Michel Hazanavicius’s The Artist, added to the Cannes competition at the last minute, is both a surefire crowdpleaser and a magnificent piece of film-making. Whatever else, this is also surely the most enjoyable contender for the Palme d’Or this year.
It’s a silent movie set in the Hollywood of the late 1920s. The story of a Douglas Fairbanks-like movie star (Jean Dujardin) fallen on hard times, it evokes memories of everything from A Star Is Born to Citizen Kane, from Scott Fitzgerald’s Pat Hobby Stories to Kenneth Anger’s Hollywood Babylon and even Charlie Chaplin’s Limelight. French director Hazanavicius (best known for spy spoof OSS 117) isn’t the first film-maker in recent years to make a silent movie but he is doing it on a far grander scale than any of his predecessors.

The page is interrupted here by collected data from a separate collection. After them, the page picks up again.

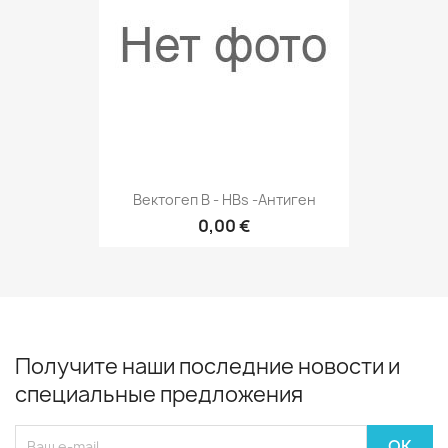
Вектогеп B - HBs -антиген
0,00 €
Получите наши последние новости и
специальные предложения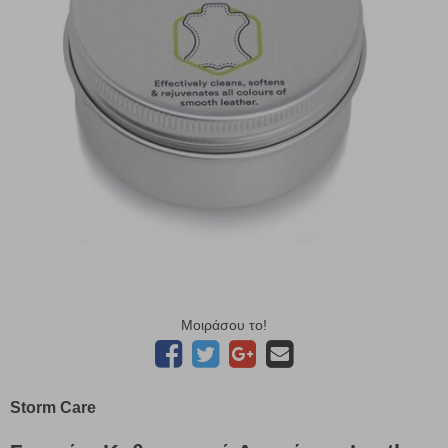
Μοιράσου το!
Storm Care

As the film begins, George Valentin (Dujardin) is at the top of his game. Fans swoon over his every public appearance. He is a dashing and charming figure with a sense of mischief. He is accompanied everywhere by his pet mutt (a Jack Russell which looks a very likely winner of the annual Palm Dog award for best canine performance in Cannes). By chance, he meets an up-and-coming starlet called Peppy Miller (Bérénice Bejo).